How NaNoWriMo Rescued Me
The Anatomy of Not Writing a Novel & How NaNoWriMo Rescued Me
I’d never been much of a fan of National Novel Writing Month (NaNoWriMo) for two reasons. The idea of writing 50,000 <<quality>> words in one month didn’t seem possible, and the ‘rule’ that it had to be a new novel with no previously written words didn’t mesh with my schedule anyway. Easy to dismiss. “Pish posh” as Mary Poppins would say.
And then . . . I was at a writing residency at Write On Door County in 2019 and wrote 20,000 words in 6 days. I started to think that I’d been wrong about the impossibility of 50,000 words in 30 days. In fact, I realized that immersion in the story I was creating helped me write some of the best chapters I’ve ever written.
But a few months after this writing success in early 2020, the pandemic changed things in so many crazy ways. The author services side of my writing life exploded (like in a good way.) People who didn’t previously have time to devote to finishing or publishing their work, now had time, and they reached out to me for help. I was also freelancing as a book marketer for a British Columbia author services company. Thus commenced 14 months of nonstop book promotion work for 30+ wonderfully talented authors. Seriously, some weeks I worked 60+ hours, but it was a labor of love helping other authors get their books into the hands of readers.
But not a lick of new writing got done on that novel. I wrote blog posts and some short stories and flash fiction. I edited a previously written novel and rewrote some scenes. But I also wasn’t in the right place creatively to tackle that work in progress—after all—I was very busy finishing all of Netflix and a goodly portion of HBO, Starz, and more.
Late in 2021, I started writing new chapters sporadically, but then felt that I lost my oomph. (Yes, losing one’s oomph is a diagnosable condition.) In truth, I needed to take a step back and rethink my plot. I was writing a new genre—murder mystery—for the first time, and my writing was now feeling very tentative compared to that first 20,000 words that had me over the moon. (We all know that writing is like that with crazy highs and lows.)
In the meantime, I rewrote and expanded a standalone middle grade novel and added chapters to a nonfiction book proposal, also for middle grade. I WAS writing, (she says emphatically in her defense.) Just not the thing I was supposed to be writing.
Finally, Door County worked its magic again earlier this fall. While at a writing retreat, I was determined to figure out what wasn’t working with this novel. (I had some ideas . . . we always do, don’t we? It’s hard to do the right thing for our stories, when we know embracing the needed change means TONS more writing work.) The epiphany was that I wasn’t writing a pure murder mystery where the reader learns things along with the main character. Instead, the story really needed to be suspense, with the reader knowing more than some of the characters. And while I did have two points of view in the story already, I realized I needed a third. Oh, and why not add in a second timeline with that new point of view for the heck of it?? Yup . . . time to rewrite some chapters. LOL
I made a lot of progress throughout September and into October, but as November approached, I began thinking about NaNoWriMo in a different light. I needed to establish a new writing habit, or maybe it was just reviving an old one? I felt like I’d forgotten how to be a writer with consistency or maybe how to be a writer at all? GASP!
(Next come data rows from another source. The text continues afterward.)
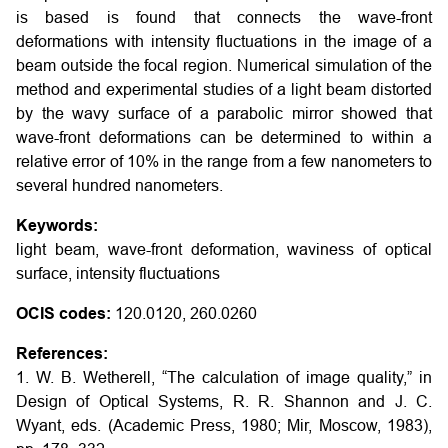
is based is found that connects the wave-front
deformations with intensity fluctuations in the image of a
beam outside the focal region. Numerical simulation of the
method and experimental studies of a light beam distorted
by the wavy surface of a parabolic mirror showed that
wave-front deformations can be determined to within a
relative error of 10% in the range from a few nanometers to
several hundred nanometers.
Keywords:
light beam, wave-front deformation, waviness of optical
surface, intensity fluctuations
OCIS codes:
120.0120, 260.0260
References:
1. W. B. Wetherell, “The calculation of image quality,” in
Design of Optical Systems, R. R. Shannon and J. C.
Wyant, eds. (Academic Press, 1980; Mir, Moscow, 1983),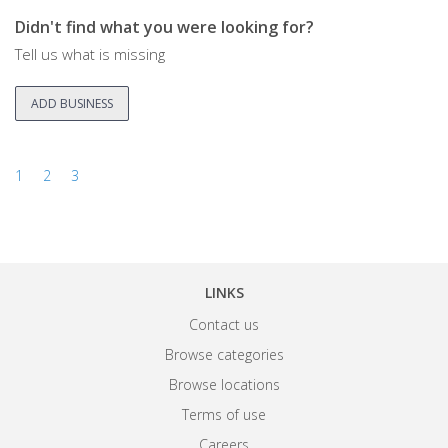
Didn't find what you were looking for?
Tell us what is missing
ADD BUSINESS
1
2
3
LINKS
Contact us
Browse categories
Browse locations
Terms of use
Careers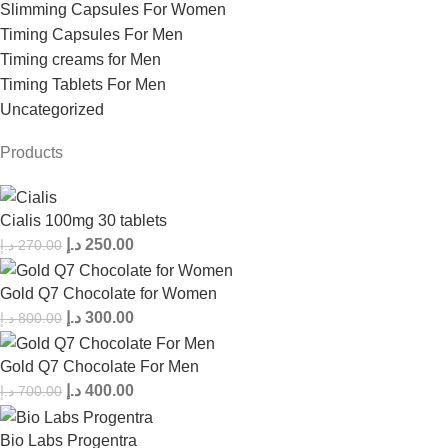
Slimming Capsules For Women
Timing Capsules For Men
Timing creams for Men
Timing Tablets For Men
Uncategorized
Products
Cialis 100mg 30 tablets
د.إ
250.00
د.إ
270.00
Gold Q7 Chocolate for Women
د.إ
300.00
د.إ
800.00
Gold Q7 Chocolate For Men
د.إ
400.00
د.إ
700.00
Bio Labs Progentra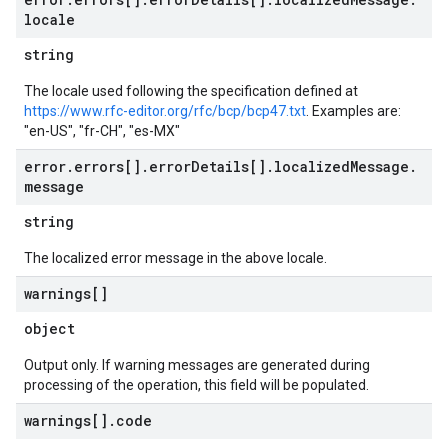
locale
string
The locale used following the specification defined at
https://www.rfc-editor.org/rfc/bcp/bcp47.txt
. Examples are:
"en-US", "fr-CH", "es-MX"
error
.
errors[]
.
error
Details[]
.
localized
Message
.
message
string
The localized error message in the above locale.
warnings[]
object
Output only. If warning messages are generated during
processing of the operation, this field will be populated.
warnings[]
.
code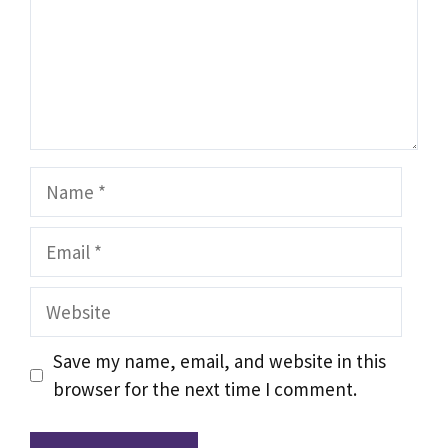
Name
Email
Website
Save my name, email, and website in this
browser for the next time I comment.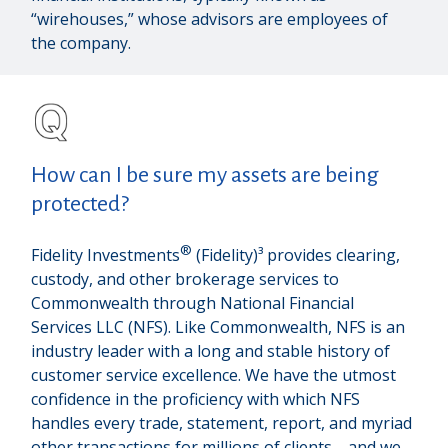
“wirehouses,” whose advisors are employees of
the company.
How can I be sure my assets are being
protected?
®
Fidelity Investments
(Fidelity)³ provides clearing,
custody, and other brokerage services to
Commonwealth through National Financial
Services LLC (NFS). Like Commonwealth, NFS is an
industry leader with a long and stable history of
customer service excellence. We have the utmost
confidence in the proficiency with which NFS
handles every trade, statement, report, and myriad
other transactions for millions of clients—and we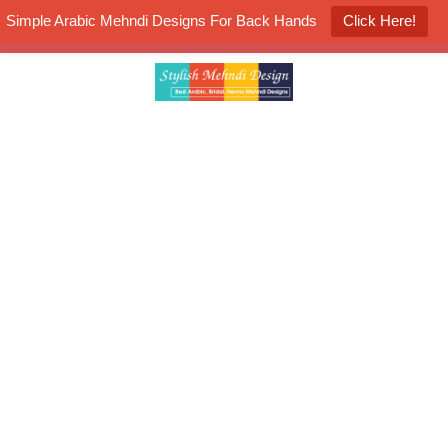
Simple Arabic Mehndi Designs For Back Hands
Click Here!
K4 Henna Mehndi Contest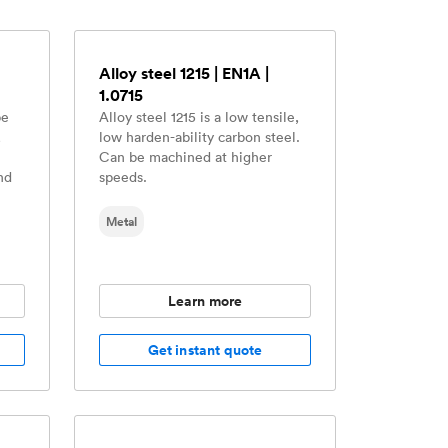
Alloy steel 1215 | EN1A |
1.0715
be
Alloy steel 1215 is a low tensile,
,
low harden-ability carbon steel.
Can be machined at higher
nd
speeds.
Metal
Learn more
Get instant quote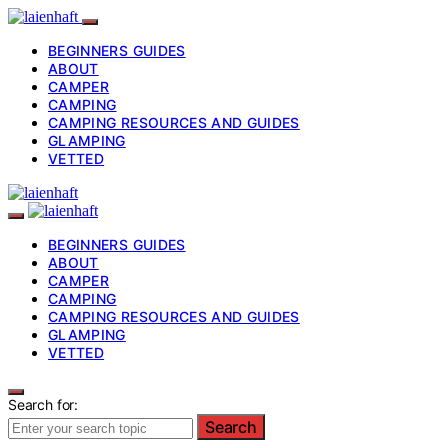
BEGINNERS GUIDES
ABOUT
CAMPER
CAMPING
CAMPING RESOURCES AND GUIDES
GLAMPING
VETTED
BEGINNERS GUIDES
ABOUT
CAMPER
CAMPING
CAMPING RESOURCES AND GUIDES
GLAMPING
VETTED
Search for:
Search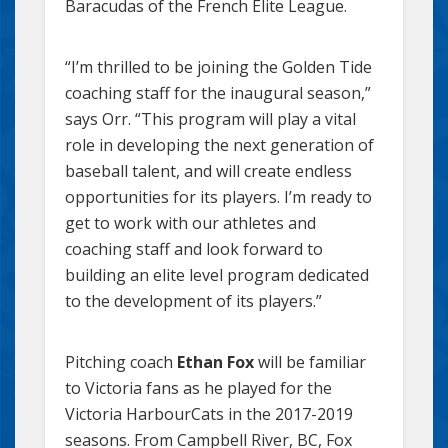
Baracudas of the French Elite League.
“I’m thrilled to be joining the Golden Tide
coaching staff for the inaugural season,”
says Orr. “This program will play a vital
role in developing the next generation of
baseball talent, and will create endless
opportunities for its players. I’m ready to
get to work with our athletes and
coaching staff and look forward to
building an elite level program dedicated
to the development of its players.”
Pitching coach
Ethan Fox
will be familiar
to Victoria fans as he played for the
Victoria HarbourCats in the 2017-2019
seasons. From Campbell River, BC, Fox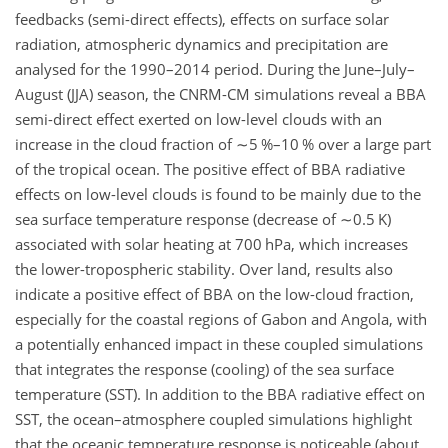
feedbacks (semi-direct effects), effects on surface solar
radiation, atmospheric dynamics and precipitation are
analysed for the 1990–2014 period. During the June–July–
August (JJA) season, the CNRM-CM simulations reveal a BBA
semi-direct effect exerted on low-level clouds with an
increase in the cloud fraction of
∼5
%–10 % over a large part
of the tropical ocean. The positive effect of BBA radiative
effects on low-level clouds is found to be mainly due to the
sea surface temperature response (decrease of
∼0.5
K)
associated with solar heating at 700 hPa, which increases
the lower-tropospheric stability. Over land, results also
indicate a positive effect of BBA on the low-cloud fraction,
especially for the coastal regions of Gabon and Angola, with
a potentially enhanced impact in these coupled simulations
that integrates the response (cooling) of the sea surface
temperature (SST). In addition to the BBA radiative effect on
SST, the ocean–atmosphere coupled simulations highlight
that the oceanic temperature response is noticeable (about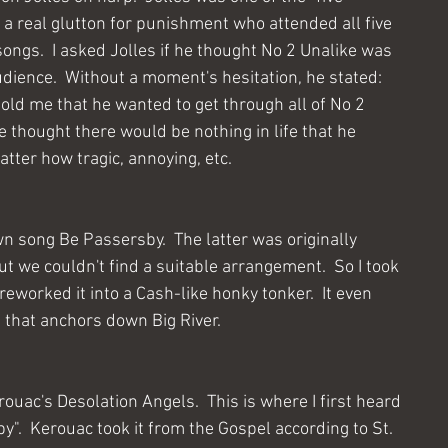
. a real glutton for punishment who attended all five 
songs.  I asked Jolles if he thought No 2 Unalike was 
dience.  Without a moment's hesitation, he stated:  
 told me that he wanted to get through all of No 2 
e thought there would be nothing in life that he 
atter how tragic, annoying, etc.
wn song Be Passersby.  The latter was originally 
ut we couldn't find a suitable arrangement.  So I took 
eworked it into a Cash-like honky tonker.  It even 
ff that anchors down Big River.
ouac's Desolation Angels.  This is where I first heard 
".  Kerouac took it from the Gospel according to St. 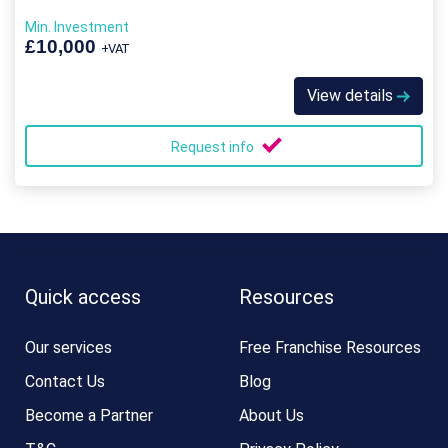
Min. Investment
£10,000
+VAT
View details
Request info
Quick access
Resources
Our services
Free Franchise Resources
Contact Us
Blog
Become a Partner
About Us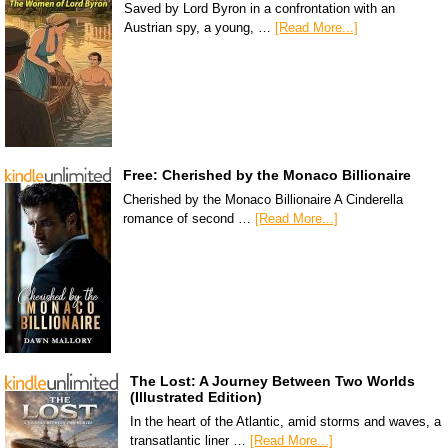
Saved by Lord Byron in a confrontation with an
Austrian spy, a young, …
[Read More...]
Free: Cherished by the Monaco Billionaire
Cherished by the Monaco Billionaire A Cinderella
romance of second …
[Read More...]
The Lost: A Journey Between Two Worlds
(Illustrated Edition)
In the heart of the Atlantic, amid storms and waves, a
transatlantic liner …
[Read More...]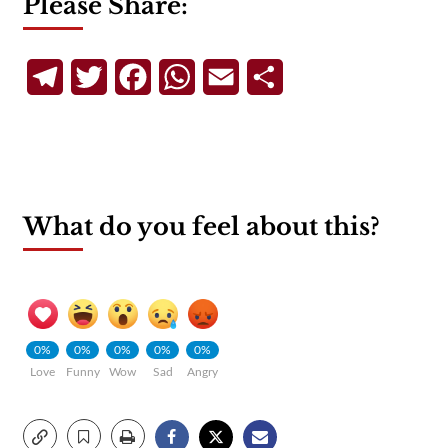
Please Share:
Telegram
Twitter
Facebook
WhatsApp
Email
Share
What do you feel about this?
0%
0%
0%
0%
0%
Love
Funny
Wow
Sad
Angry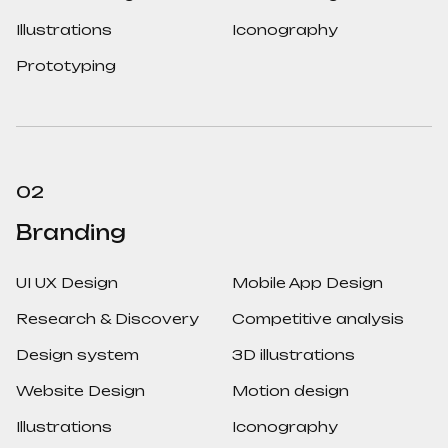
Illustrations
Iconography
Prototyping
02
Branding
UI UX Design
Mobile App Design
Research & Discovery
Competitive analysis
Design system
3D illustrations
Website Design
Motion design
Illustrations
Iconography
While I was debating whether to create my own brand of NaNoWriMo—one where I started from about the 26,000-word point with the goal of finishing what would likely be a 75000+ word novel—one of my dear friends Mary Behan reached out to me. She fortuitously asked if I’d ever done NaNoWriMo as she was thinking the discipline of it might be just the thing to help her finish her novel.
It was a sign . . . I replied immediately to her that while I'd never done it before I was IN!
A day or two later another dear friend, Silvia Acevedo, mentioned that she too would be doing NaNoWriMo this year.
The three of us banded together. We created a google calendar where we could record our daily word counts, we set up a group chat for impromptu gripe sessions, and we scheduled a weekly zoom to talk about our work and more!
It was lovely! We all felt that we had a successful month, although that looked very different for each of us. Mary finished her novel – Huzzah! Silvia spent time revising the plot on a middle grade novel and hit nearly 20,000 words by month’s end. I wrote 30,000 words—with 5000 of those coming on 11/30. (I used to cram for tests in college, too.) Silvia and I are continuing with our word count tally to help us remain accountable and moving forward with our goal to finish our manuscripts by the end of the year.
I’m giving our version of NaNoWriMo an enthusiastic thumb’s up!
We found the framework of the month-long goal an excellent way to reawaken our good writing habits. We all agree that that the consistency of (almost) daily writing helped the continuity of our stories without having to go back and refresh our memories about what we’d last written. And the support of fellow writers along with the word-count accountability kept us going. And a funny thing happened to each of us throughout the month, our dreams became more vivid and we were remembering more of them after we woke up. (Isn't THAT interesting what the brain does when you are more creative!)
I am quite certain that if I had attempted this alone, I would not have made that word count and might have even abandoned NaNoWriMo altogether.